One more friend of savehollandpark.org.au gives her opinion of the Minister Kosky's forum
I was amazed to be informed there is no transport plan and that one is due in October 2008 .How can there be no plan??? We as participants were expected to formulate strategies and goals as to what are the priorities in transport on a totally blank page. I don't know how we can be expected to formulate transport policy in a vacuum .It was all very cliché
Without the backdrop of some form of plan to bounce off the session descended into groping for cliches. The answers we gave were the bleeding obvious: get cars off the road, increase public transport and increase cycling and walking opportunities and put freight on rail. Some of the suggestions included Copenhagen style lanes (if I had a penny ...), embracing Melbourne 2030 (I think the Government has well and truly given up on that one) and decentralise the employment centres, allow bus only lanes and allow freight hubs. The guys from Port Philip were very erudite in their observations firstly Port Phillip has already designed the bike lanes (down Fitzroy Street and around Albert park lake and up to Cecil Street in South Melbourne)and they said the government had been sitting on approving the freight hub in Laverton for no apparent reason.
We were then provided were a task at each table they were broken up to public transport, freight ,planning (which I will talk about later),social change ,roads and one subject I cannot recall.
I was on the table about social change there were suggestions that the "opportunities" were working out the priority of road users eg. Bikes ,walking and public transport were priorities and down a scale where single occupant vehicles are the last priority ,the pricing (including increasing petrol prices and tolls) and reducing public transport ticket prices encouraging cycling and walking by making it safe and (wait for it) Copenhagen style lanes ,elevating the bus from the poor cousin status and try to make it attractive for the middle class to take the bus. My input was that there was the challenge of preserving the inner city integrity including open spaces.
I also thought that we needed as a community to accept there has been social change and that it was necessary for the Government to step up to the challenge and embrace the social change -there is no point in leaving your car behind and deciding to take a tram or a train and you cannot get onto the tram or train or that you decide to ride but in doing so you take your life into your own hands as you compete with a semi-trailer for road space.
I then went onto the planning table which to say the least was interesting. A few on the table had already identified preserving open space as a priority ,the facilitator was trying to guide us to requiring planning schemes and overlay or demographic reports which the reflect the impact on a local community of loss of open space. As I pointed out we have all the planning schemes and government policies (see the submission by @leisure) we need to preserve open space but what needs to happen is that the Government needs to adhere to its on policies and the planning policies of local government. Don Nardella ALP member for Melton said words to the effect that when the desalination plant was completed Melton would have plenty water to water their playing fields and the inner city kids could go out there.
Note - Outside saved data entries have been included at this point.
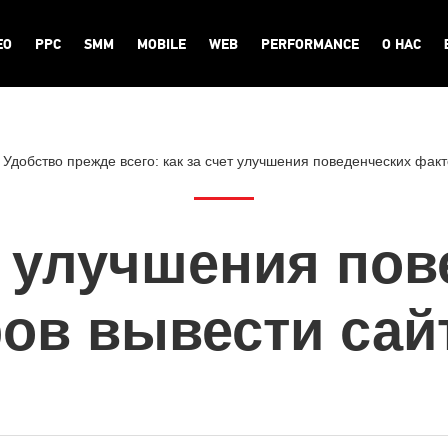
EO
PPC
SMM
MOBILE
WEB
PERFORMANCE
О НАС
 Удобство прежде всего: как за счет улучшения поведенческих фак
т улучшения по
ов вывести сай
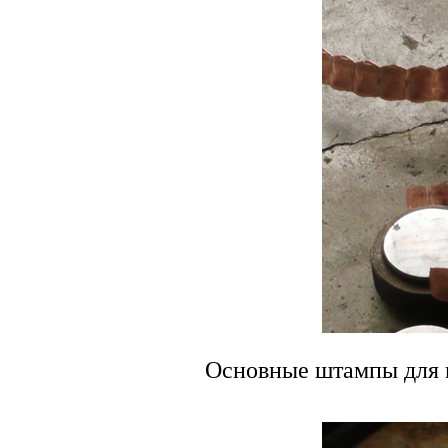
Основные штампы для и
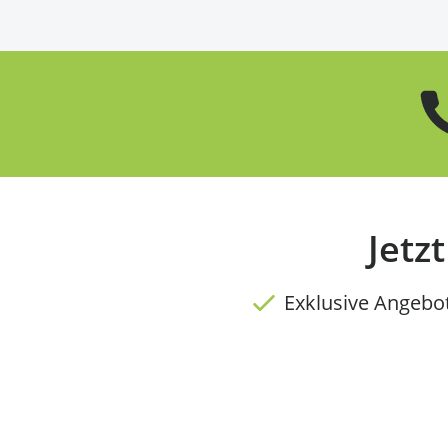
Jetz
Exklusive Angebo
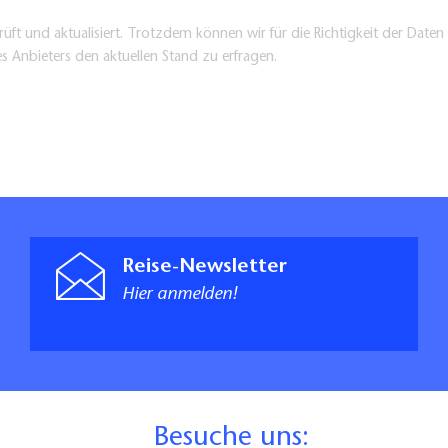
üft und aktualisiert. Trotzdem können wir für die Richtigkeit der Dat
es Anbieters den aktuellen Stand zu erfragen.
Reise-Newsletter
Hier anmelden!
B
esuche uns:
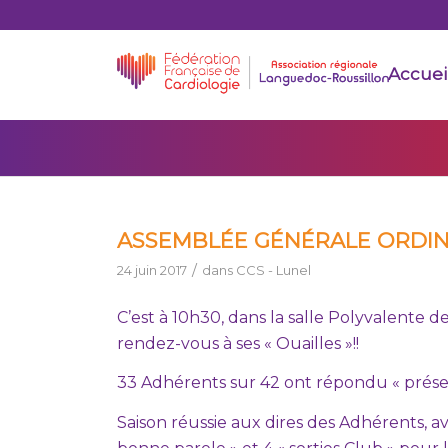
Accuei
ASSEMBLÉE GÉNÉRALE ORDINA
/
24 juin 2017
dans
CCS - Lunel
C’est à 10h30, dans la salle Polyvalente 
rendez-vous à ses « Ouailles »!!
33 Adhérents sur 42 ont répondu « présent
Saison réussie aux dires des Adhérents, a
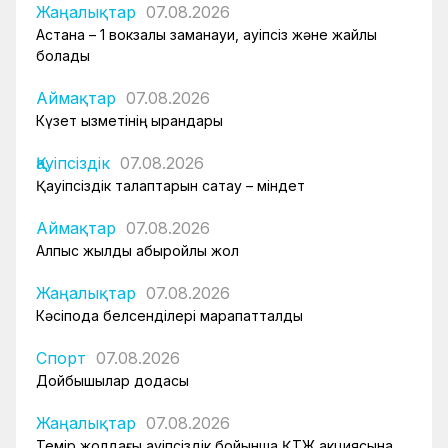
Жаңалықтар
07.08.2026
Астана – 1 вокзалы заманауи, қауіпсіз және жайлы
болады
Аймақтар
07.08.2026
Күзет қызметінің қырандары
Қауіпсіздік
07.08.2026
Қауіпсіздік талаптарын сақтау – міндет
Аймақтар
07.08.2026
Алпыс жылдық абыройлы жол
Жаңалықтар
07.08.2026
Кәсіподақ белсенділері марапатталды
Спорт
07.08.2026
Дойбышылар додасы
Жаңалықтар
07.08.2026
Темір жолдағы қауіпсіздік бойынша ҚТЖ акциясына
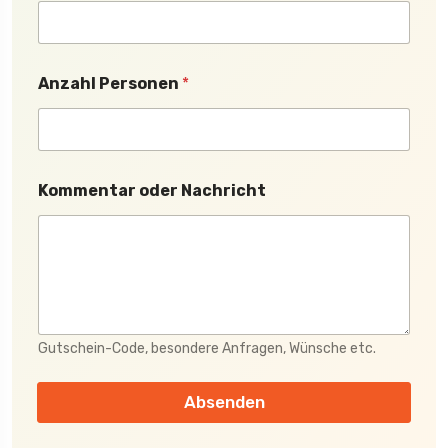
A
Anzahl Personen
*
n
z
a
h
l
N
Kommentar oder Nachricht
a
c
h
r
i
c
h
t
Gutschein-Code, besondere Anfragen, Wünsche etc.
o
d
e
Absenden
r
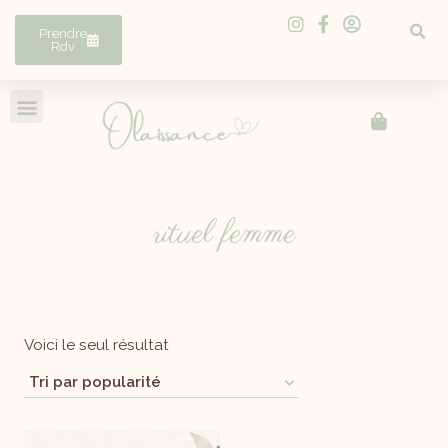
Prendre
Rdv
rituel femme
Voici le seul résultat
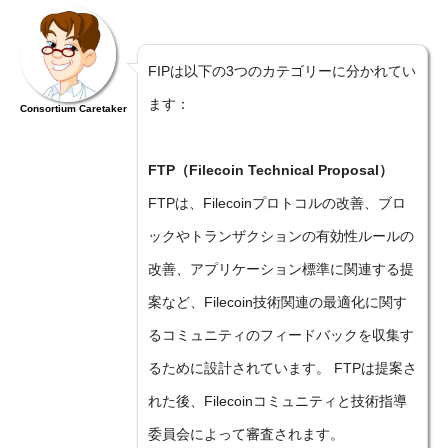
FIPは以下の3つのカテゴリーに分かれてい
ます：
Consortium Caretaker
FTP（Filecoin Technical Proposal）
FTPは、Filecoinプロトコルの改善、ブロ
ックやトランザクションの有効性ルールの
改善、アプリケーション標準に関連する提
案など、Filecoin技術関連の最適化に関す
るコミュニティのフィードバックを収集す
るために設計されています。 FTPは提案さ
れた後、Filecoinコミュニティと技術指導
委員会によって審査されます。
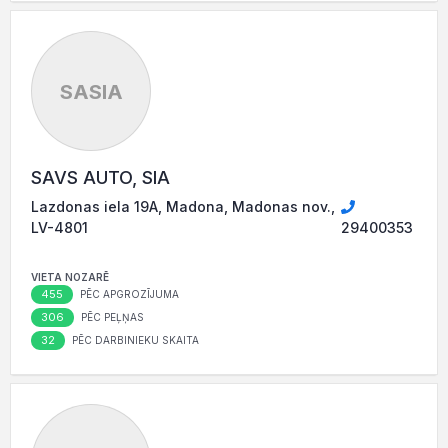
SASIA
SAVS AUTO, SIA
Lazdonas iela 19A, Madona, Madonas nov.,
LV-4801
29400353
VIETA NOZARĒ
455
PĒC APGROZĪJUMA
306
PĒC PEĻŅAS
32
PĒC DARBINIEKU SKAITA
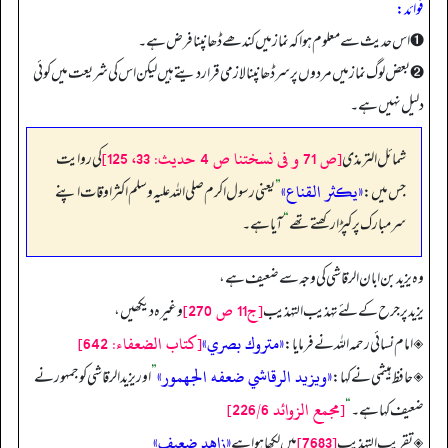
فوائد:
➊ اس حدیث سے معلوم ہوا کہ نماز میں کندھے ڈھانپنا فرض ہے۔
➋ بعض لوگ نماز میں مردوں پر سر ڈھانپنا لازمی قرار دیتے ہیں لیکن اس کی شریعت میں کوئی
دلیل نہیں ہے۔
[ص 71 و فى نسختنا ص 4 حديث: 33، 125]
شمائل الترمذی
کی روایت
«يكثر القناع»
جس میں:
”
یعنی رسول اکرم صلی اللہ علیہ وسلم اکثر اوقات اپنے
سر مبارک پر کپڑا رکھتے تھے
“
آیا ہے۔
وہ یزید بن ابان الرقاشی کی وجہ سے ضعیف ہے،
[ج11 ص 270]
یزید پر جرح کے لئے تہذیب التہذیب
وغیرہ دیکھیں،
«متروك بصري»
[كتاب الضعفاء: 642]
◈ امام نسائی رحمه الله نے فرمایا:
«ويزيد الرقاشي ضعفه الجهمور»
◈ حافظ ہیثمی نے کہا:
”
اور یزید الرقاشی کو جمہور نے
[مجمع الزوائد 226/6]
ضعیف کہا ہے۔
“
[7683]
«زاهد ضعيف»
◈ تقریب التہذیب
میں لکھا ہوا ہے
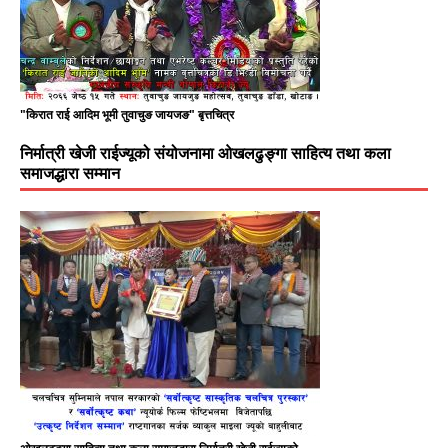
"किरात राई आदिम भूमी तुवाचुङ जायजङ" बृत्तचित्र
निर्मात्री खेजी राईज्यूको संयोजनामा ओखलढुङ्गा साहित्य तथा कला
समाजद्धारा सम्मान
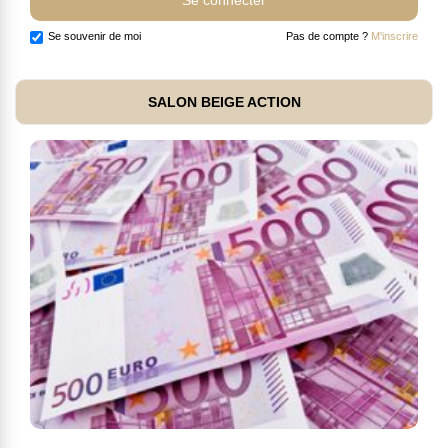
Se souvenir de moi
Pas de compte ?
M'inscrire
SALON BEIGE ACTION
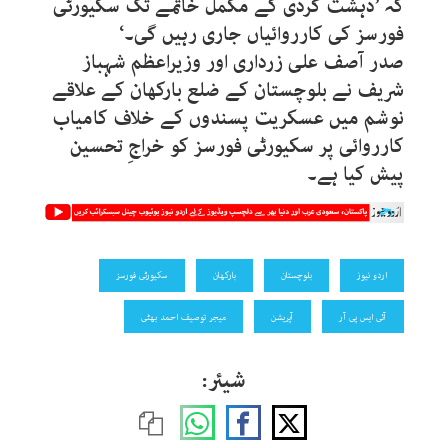
کہ ’دہشت گردی کے مکمل خاتمے تک سکیورٹی
فورسز کی کارروائیاں جاری رہیں گی۔‘
صدر آصف علی زرداری اور وزیراعظم شہباز
شریف نے بلوچستان کے ضلع بارکھان کے علاقے
نوشم میں عسکریت پسندوں کے خلاف کامیاب
کارروائی پر سکیورٹی فورسز کو خراجِ تحسین
پیش کیا ہے۔
اردو نیوز
بلوچستان
بارکھان
سکیورٹی فورسز
آئی ایس پی آر
آپریشن
میجر توصیف احمد بھٹی
شیئر:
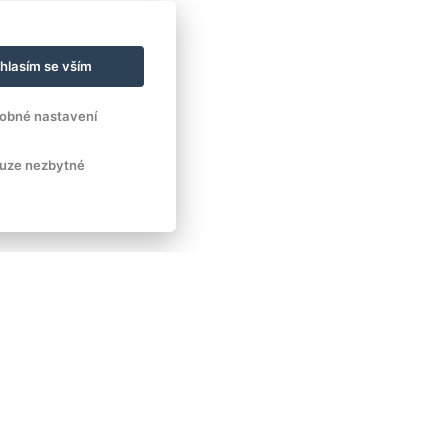
hlasím se vším
obné nastavení
uze nezbytné
Administrace pro školy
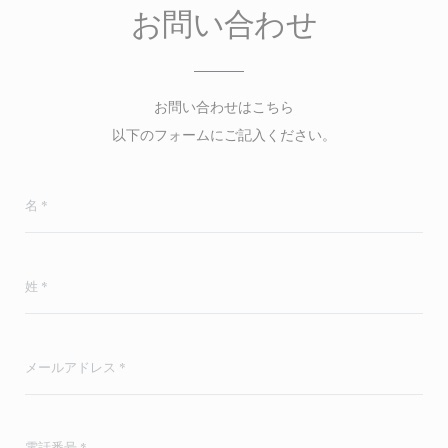
お問い合わせ
お問い合わせはこちら
以下のフォームにご記入ください。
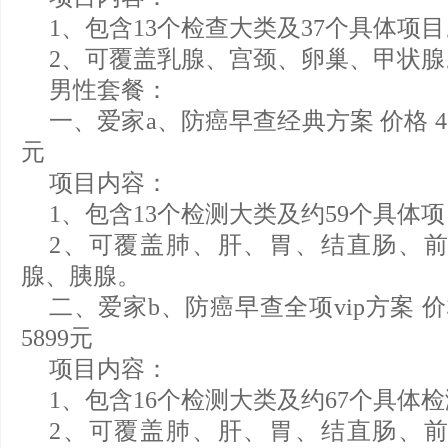
1、包含13个检查大类及37个具体项目
2、可覆盖乳腺、宫颈、卵巢、甲状腺
男性套餐：
一、爱家a、防癌早查经典方案 价格 45
元
项目内容：
1、包含13个检测大类及约59个具体
2、可覆盖肺、肝、胃、结直肠、
腺、胰腺。
二、爱家b、防癌早查全项vip方案 价格
5899元
项目内容：
1、包含16个检测大类及约67个具体
2、可覆盖肺、肝、胃、结直肠、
Rob and I then went to speak to the Minister about JJ Holland Park. She queried whether it was just the park we were concerned with or the road tunnel itself. We responded it was both .She then proceeded to say that she was stuck on the Westgate freeway and something had to be done for the West (which reflects the Gillard -Shorten submission it appears that this is now the new dog whistling of the Government- they have moved from connecting the Eastern Freeway to the West to we need to relieve the congestion off the Westgate to allow the West access to the CBD.She rationalised it as this if you have a road tunnel and the freight trucks that are heading East use the Eddington Road Tunnel instead of the Westgate the "modelling" as she put it plays out that this will alleviate the congestion on the Westgate. I then had a light bulb moment: I realised - the Eddington Road Tunnel is all about freight. It is that simple -I have not been able to understand it until now because the Eddington report could did not justify the road tunnel and in fact as Mike Scott from Plainsphere summarised about the Eddington Report in his submission stated :
" A whole chapter is devoted to advancing the argument that there is latent demand for a new east-west route crossing the Maribyrnong River. Latent, because the counts at the Eastern Freeway exit fail to justify such a link. Evidence of need has been inferred from screen counts as far a field as Brunswick and the CBD.
This "predict" analysis takes little or no account of the impact of anticipated federal climate change initiatives that will arise from the Garnaut process. Nor does it give weight to current state policies aimed at improving the sustainability of the metro-urban form, such as Melbourne 2030."
However the most articulate and pithy comment of the day went to Carlo Carli member for Brunswick (and the spiritual leader of the No Road Tunnel Campaign)-what about the elephant in the room - the Eddington Road tunnel? Good question Carlo -maybe we need to workshop that.